If the evidence introduced upon the trial of the case simply raises an issue, that the conduct
of the defendant then upon trial is not sufficient, in and of itself, to sustain a conviction, then the
State’s case rests upon the law of parties and is dependent, at least in part, upon the conduct of
another. Hill v. State, No. 03-99-00151-CR, 1999 WL 1023729, at*2 (Tex.App.—Austin Nov. 12,
1999, no pet.)(not designated for publication). In such a case the law of parties may be submitted.
See Gilmore v. State, 666 S.W.2d 136, 156 (Tex.App.—Amarillo 1983, pet. ref’d). “When the
evidence is sufficient to support both primary and party theories of liability, the trial court does
not err in submitting an instruction on the law of parties.” Ransom v. State, 920 S.W.2d 288, 302
(Tex.Crim.App. 1996)(op. on reh’g); Bell v. State, No. 03-00-00243-CR, 2001 WL 1510836, at *6
(Tex.App.—Austin Nov. 29, 2001, pet. ref’d)(not designated for publication); see also Tucker v.
State, 771 S.W.2d 523, 529 (Tex.Crim.App. 1988). Evidence is sufficient to prove the defendant
on trial as a party to an offense when the evidence shows that at the time of the offense, the parties
were acting together, each doing some part of the common purpose. Cordova v. State, 698 S.W.2d
107, 111(Tex.Crim.App. 1985), cert. denied, 476 U.S. 1101 (1986).
The evidence indicated there were two men involved in the assault on Munoz. They acted
together in many of the activities connected to the murder. The understanding of each party was
clear when the party originally driving the SUV to the campsite asked Holland if he wanted the
pistol. Otero testified that two people were holding up a third person and taking turns at
administering blows to that person. She testified that both individuals dropped the victim of the
9
assault and then kicked and stomped the head of that person. Otero later observed that victim to
be Munoz. Baros testified that the person with Holland kept fighting with him so that he could not
assist Munoz. He also testified that the original driver was the last to kick Munoz before the
attackers ran for their vehicle. Both the neurosurgeon and the deputy medical examiner testified
that Munoz died as a result of multiple blunt force injuries to her brain. Neither expert testified
that one blow was sufficient to have caused the death of Munoz or identified which blow actually
caused her death. We believe this evidence sufficient to raise the issue that Holland may not have
acted alone in this murder but instead may have acted together with the individual who drove the
SUV to the campsite. The trial court did not err in giving a parties instruction. McCuin, 505 S.W.2d
at 830. 7
Even if we were to assume error in the jury charge by the inclusion of the instruction on
the law of parties, the error would be harmless. Holland conceded on appeal that his “conduct was
sufficient in and of itself to sustain the jury’s finding of guilt . . . .” If, as Holland claims, the
evidence clearly supports his guilt as a primary actor, error in charging on the law of parties is
harmless. Cathey v. State, 992 S.W.2d 460, 466 (Tex.Crim.App. 1999); Black v. State, 723 S.W.2d
674, 675 (Tex.Crim.App. 1986); Govan v. State, 682 S.W.2d 567, 570-71 (Tex.Crim.App. 1985).
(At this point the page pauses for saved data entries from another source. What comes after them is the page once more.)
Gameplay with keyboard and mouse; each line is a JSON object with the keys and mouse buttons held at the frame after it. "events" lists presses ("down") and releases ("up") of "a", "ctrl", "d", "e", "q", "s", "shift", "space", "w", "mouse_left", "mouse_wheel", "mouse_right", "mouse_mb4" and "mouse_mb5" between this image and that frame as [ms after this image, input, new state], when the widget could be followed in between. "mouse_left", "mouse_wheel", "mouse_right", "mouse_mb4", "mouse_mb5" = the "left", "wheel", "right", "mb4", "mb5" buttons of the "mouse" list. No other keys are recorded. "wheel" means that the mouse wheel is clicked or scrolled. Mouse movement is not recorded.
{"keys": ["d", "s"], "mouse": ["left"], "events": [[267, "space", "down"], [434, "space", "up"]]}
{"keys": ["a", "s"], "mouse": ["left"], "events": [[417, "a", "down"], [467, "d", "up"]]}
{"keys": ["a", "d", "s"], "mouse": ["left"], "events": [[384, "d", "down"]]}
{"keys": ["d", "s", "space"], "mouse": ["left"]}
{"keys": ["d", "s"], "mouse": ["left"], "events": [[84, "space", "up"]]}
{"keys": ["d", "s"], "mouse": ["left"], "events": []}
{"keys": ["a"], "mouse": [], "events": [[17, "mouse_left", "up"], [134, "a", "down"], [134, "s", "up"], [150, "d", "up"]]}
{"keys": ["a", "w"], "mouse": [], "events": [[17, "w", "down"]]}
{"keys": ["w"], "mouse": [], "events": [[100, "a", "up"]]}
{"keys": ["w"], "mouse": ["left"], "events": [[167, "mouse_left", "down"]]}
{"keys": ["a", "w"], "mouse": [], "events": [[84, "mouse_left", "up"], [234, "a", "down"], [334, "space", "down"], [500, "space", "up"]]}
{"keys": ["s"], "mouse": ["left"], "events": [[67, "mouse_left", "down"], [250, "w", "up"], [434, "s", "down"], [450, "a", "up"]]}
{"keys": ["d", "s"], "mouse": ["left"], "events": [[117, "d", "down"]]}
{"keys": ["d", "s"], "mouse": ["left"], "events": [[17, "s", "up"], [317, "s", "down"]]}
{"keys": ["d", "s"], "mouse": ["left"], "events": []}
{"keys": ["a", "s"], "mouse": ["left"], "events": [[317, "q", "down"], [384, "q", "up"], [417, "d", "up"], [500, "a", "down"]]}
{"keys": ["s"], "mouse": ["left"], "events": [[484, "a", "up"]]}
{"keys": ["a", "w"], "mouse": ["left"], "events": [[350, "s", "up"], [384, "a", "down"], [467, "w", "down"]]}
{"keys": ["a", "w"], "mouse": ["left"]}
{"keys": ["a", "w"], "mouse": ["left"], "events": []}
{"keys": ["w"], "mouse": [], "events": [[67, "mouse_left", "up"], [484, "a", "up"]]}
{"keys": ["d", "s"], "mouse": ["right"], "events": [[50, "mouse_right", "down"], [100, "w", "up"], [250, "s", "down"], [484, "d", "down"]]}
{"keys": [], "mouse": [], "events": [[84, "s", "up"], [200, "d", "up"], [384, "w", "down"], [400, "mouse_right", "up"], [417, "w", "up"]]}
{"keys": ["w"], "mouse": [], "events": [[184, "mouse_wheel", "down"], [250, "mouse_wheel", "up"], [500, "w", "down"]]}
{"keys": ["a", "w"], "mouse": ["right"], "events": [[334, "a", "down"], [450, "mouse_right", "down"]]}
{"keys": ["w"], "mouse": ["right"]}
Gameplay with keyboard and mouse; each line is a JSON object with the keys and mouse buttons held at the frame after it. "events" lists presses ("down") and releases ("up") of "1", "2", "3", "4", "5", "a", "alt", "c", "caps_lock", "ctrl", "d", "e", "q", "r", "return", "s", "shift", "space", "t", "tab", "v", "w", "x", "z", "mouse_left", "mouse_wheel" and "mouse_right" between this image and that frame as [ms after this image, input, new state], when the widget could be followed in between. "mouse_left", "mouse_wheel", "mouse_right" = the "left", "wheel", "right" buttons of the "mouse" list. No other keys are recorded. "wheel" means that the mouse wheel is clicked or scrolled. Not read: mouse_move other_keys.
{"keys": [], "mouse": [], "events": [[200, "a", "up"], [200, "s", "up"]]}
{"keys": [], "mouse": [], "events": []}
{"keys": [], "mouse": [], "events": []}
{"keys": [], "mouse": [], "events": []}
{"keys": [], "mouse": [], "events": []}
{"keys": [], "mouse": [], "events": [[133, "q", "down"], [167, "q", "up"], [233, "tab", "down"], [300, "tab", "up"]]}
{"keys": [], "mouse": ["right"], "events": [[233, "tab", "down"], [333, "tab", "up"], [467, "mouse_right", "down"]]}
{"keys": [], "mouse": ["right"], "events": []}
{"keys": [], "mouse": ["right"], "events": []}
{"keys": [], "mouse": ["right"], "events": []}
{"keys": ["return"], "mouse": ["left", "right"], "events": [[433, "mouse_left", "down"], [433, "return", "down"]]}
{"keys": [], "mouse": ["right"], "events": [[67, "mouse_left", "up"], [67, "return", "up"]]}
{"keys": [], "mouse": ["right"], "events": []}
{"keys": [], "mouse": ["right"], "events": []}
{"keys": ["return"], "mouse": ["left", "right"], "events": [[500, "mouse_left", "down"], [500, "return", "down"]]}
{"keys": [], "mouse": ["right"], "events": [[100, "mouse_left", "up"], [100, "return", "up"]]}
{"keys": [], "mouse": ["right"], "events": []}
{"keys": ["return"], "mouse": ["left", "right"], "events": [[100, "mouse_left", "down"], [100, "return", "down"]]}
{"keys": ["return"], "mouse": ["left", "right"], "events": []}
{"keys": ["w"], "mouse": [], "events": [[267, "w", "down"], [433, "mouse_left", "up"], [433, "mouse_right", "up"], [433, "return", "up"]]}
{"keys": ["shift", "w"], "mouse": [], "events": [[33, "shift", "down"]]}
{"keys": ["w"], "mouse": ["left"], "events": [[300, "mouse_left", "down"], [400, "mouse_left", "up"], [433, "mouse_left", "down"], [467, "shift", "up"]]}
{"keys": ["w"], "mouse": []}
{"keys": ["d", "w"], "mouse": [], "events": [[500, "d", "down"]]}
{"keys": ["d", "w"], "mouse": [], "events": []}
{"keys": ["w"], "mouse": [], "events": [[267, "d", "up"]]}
Having failed to show harm, Holland also has failed to show egregious harm. 8 We overrule
Holland’s sole issue.
CONCLUSION
7
We decline the invitation of the State to “disavow” higher court caselaw.
8
Even if Holland had preserved the alleged error to the jury charge by proper objection, the outcome would be the
same. “Even where proper objection is made at trial, we have held that where, as in the instant case, the evidence
clearly supports a defendant’s guilt as the primary actor, error in charging on the law of parties was harmless.” Cathey,
992 S.W.2d at 466.
10
Having overruled Holland’s sole issue, we affirm the trial court’s judgment.
June 11, 2021
LEE GABRIEL, Senior Justice (Ret.)
Before Palafox, J., Alley, J. and Gabriel, Senior Justice (Ret.)